**Task statement:** Write out, character for character, the lines of the listing below, starting with the line that has "Подмости складные" and stopping after the line that has "Звоните с 8:30 до 17:30". Include both of those lines and nothing else.

**Data under study:**
'''

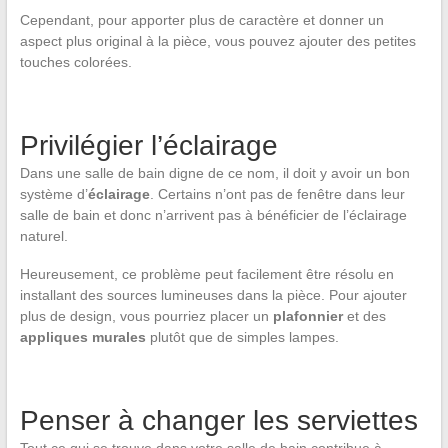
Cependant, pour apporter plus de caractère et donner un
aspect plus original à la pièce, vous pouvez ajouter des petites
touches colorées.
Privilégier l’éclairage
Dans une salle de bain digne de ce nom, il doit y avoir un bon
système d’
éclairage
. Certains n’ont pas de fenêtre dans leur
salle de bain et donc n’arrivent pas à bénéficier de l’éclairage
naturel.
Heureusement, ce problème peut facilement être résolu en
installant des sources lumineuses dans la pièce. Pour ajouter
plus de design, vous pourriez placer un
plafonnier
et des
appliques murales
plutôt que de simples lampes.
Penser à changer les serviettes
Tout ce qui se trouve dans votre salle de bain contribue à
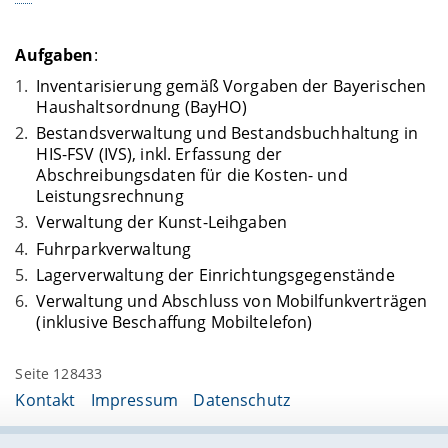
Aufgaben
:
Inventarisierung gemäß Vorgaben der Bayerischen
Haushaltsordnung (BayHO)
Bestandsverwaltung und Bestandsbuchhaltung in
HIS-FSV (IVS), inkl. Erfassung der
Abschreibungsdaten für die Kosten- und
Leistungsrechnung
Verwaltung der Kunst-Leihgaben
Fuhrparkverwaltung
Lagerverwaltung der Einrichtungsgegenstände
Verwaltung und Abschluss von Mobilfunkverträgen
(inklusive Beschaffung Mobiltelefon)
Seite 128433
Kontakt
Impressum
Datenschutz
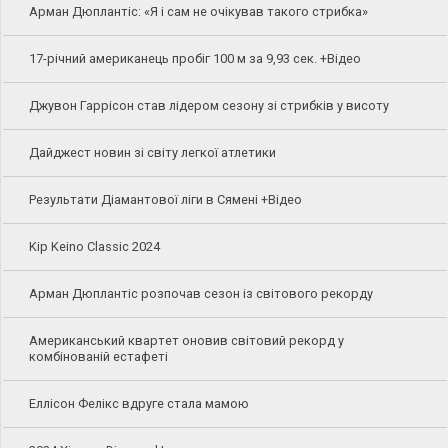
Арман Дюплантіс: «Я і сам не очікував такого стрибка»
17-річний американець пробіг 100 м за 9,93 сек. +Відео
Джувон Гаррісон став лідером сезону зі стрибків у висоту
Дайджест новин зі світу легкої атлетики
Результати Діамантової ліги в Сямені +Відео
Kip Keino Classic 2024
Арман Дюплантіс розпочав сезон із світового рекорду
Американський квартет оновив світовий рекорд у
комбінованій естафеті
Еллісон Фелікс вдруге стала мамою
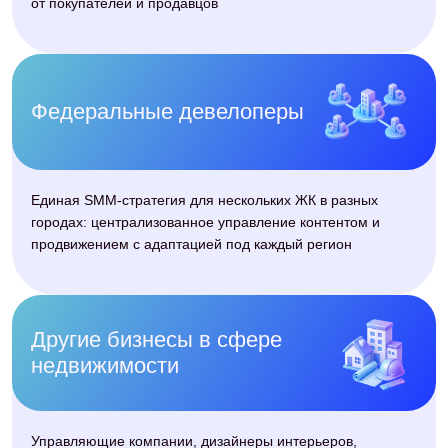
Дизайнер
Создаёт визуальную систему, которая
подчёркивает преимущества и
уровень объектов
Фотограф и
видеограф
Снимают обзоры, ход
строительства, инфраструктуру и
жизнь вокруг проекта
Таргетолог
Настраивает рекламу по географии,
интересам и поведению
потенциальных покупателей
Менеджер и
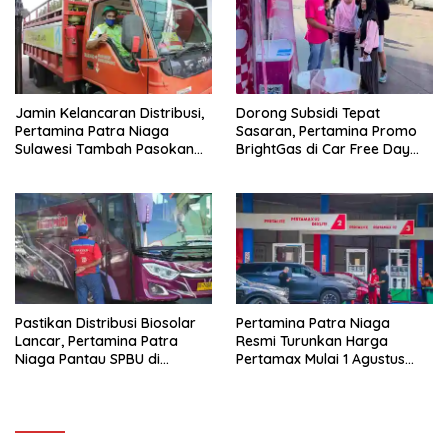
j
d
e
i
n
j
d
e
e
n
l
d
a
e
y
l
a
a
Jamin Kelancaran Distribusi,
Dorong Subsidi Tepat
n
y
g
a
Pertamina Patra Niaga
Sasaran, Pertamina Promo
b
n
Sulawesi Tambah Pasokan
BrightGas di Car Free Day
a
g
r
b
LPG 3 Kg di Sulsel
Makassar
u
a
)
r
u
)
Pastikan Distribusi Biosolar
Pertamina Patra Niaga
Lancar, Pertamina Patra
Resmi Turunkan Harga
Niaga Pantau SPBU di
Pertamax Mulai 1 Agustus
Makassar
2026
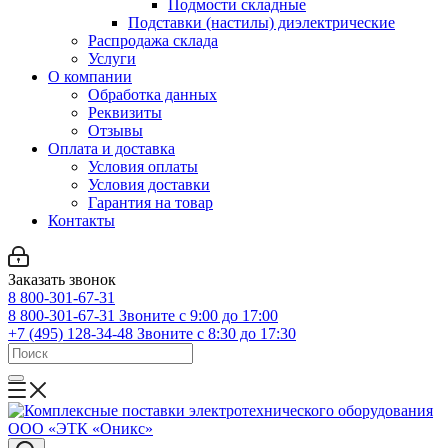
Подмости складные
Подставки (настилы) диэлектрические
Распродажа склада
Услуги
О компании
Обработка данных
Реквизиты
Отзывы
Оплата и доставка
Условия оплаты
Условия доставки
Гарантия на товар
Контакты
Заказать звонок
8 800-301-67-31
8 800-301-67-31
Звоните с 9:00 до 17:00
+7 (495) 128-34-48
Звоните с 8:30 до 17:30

'''
'''

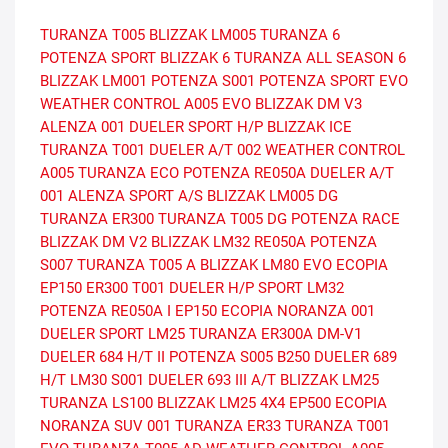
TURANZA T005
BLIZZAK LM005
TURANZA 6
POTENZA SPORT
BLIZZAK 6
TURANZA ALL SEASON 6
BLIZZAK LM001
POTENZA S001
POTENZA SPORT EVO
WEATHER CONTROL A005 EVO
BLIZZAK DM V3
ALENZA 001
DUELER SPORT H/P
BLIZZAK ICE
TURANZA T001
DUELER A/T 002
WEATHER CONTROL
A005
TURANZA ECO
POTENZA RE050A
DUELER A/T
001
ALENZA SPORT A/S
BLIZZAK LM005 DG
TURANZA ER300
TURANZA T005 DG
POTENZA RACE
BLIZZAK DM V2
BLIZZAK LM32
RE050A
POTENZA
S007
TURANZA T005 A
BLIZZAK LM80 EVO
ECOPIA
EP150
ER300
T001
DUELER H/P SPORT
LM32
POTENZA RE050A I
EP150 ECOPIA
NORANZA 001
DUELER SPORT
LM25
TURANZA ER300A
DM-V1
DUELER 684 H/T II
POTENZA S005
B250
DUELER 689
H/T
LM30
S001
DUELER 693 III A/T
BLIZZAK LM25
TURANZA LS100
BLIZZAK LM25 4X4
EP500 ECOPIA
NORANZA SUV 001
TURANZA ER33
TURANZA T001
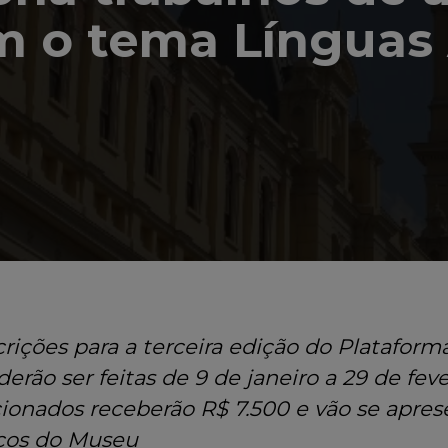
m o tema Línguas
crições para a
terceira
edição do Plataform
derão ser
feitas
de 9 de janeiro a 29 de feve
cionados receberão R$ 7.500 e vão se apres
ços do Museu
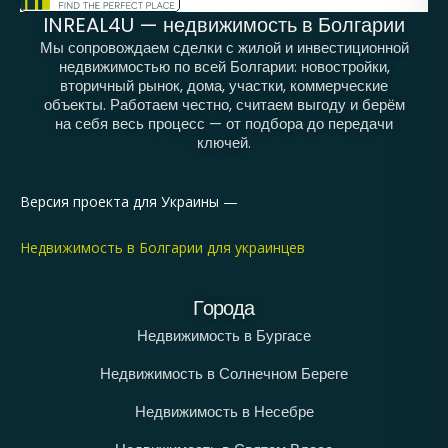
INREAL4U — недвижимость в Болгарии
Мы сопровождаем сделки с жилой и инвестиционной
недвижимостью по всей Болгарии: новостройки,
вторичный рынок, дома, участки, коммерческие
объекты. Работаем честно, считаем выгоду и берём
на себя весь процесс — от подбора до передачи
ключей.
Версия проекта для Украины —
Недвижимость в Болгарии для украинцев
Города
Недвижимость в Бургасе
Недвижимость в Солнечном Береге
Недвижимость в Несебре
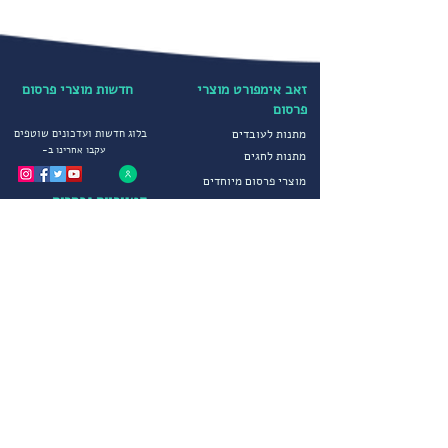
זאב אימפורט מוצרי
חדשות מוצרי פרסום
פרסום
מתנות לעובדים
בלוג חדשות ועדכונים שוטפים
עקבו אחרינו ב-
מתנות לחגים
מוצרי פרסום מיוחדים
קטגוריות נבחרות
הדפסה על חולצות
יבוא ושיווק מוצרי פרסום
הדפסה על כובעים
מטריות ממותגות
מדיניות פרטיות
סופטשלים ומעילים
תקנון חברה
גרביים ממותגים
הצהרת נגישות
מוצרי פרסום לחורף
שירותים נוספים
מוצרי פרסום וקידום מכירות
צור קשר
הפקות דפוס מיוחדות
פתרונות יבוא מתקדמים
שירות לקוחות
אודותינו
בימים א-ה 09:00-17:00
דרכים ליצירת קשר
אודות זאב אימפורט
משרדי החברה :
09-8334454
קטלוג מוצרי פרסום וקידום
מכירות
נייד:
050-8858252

'''

**Answer to this exercise:**
Подмости складные
Подставки (настилы) диэлектрические
Распродажа склада
Услуги
О компании
Обработка данных
Реквизиты
Отзывы
Оплата и доставка
Условия оплаты
Условия доставки
Гарантия на товар
Контакты
Заказать звонок
8 800-301-67-31
8 800-301-67-31
Звоните с 9:00 до 17:00
+7 (495) 128-34-48
Звоните с 8:30 до 17:30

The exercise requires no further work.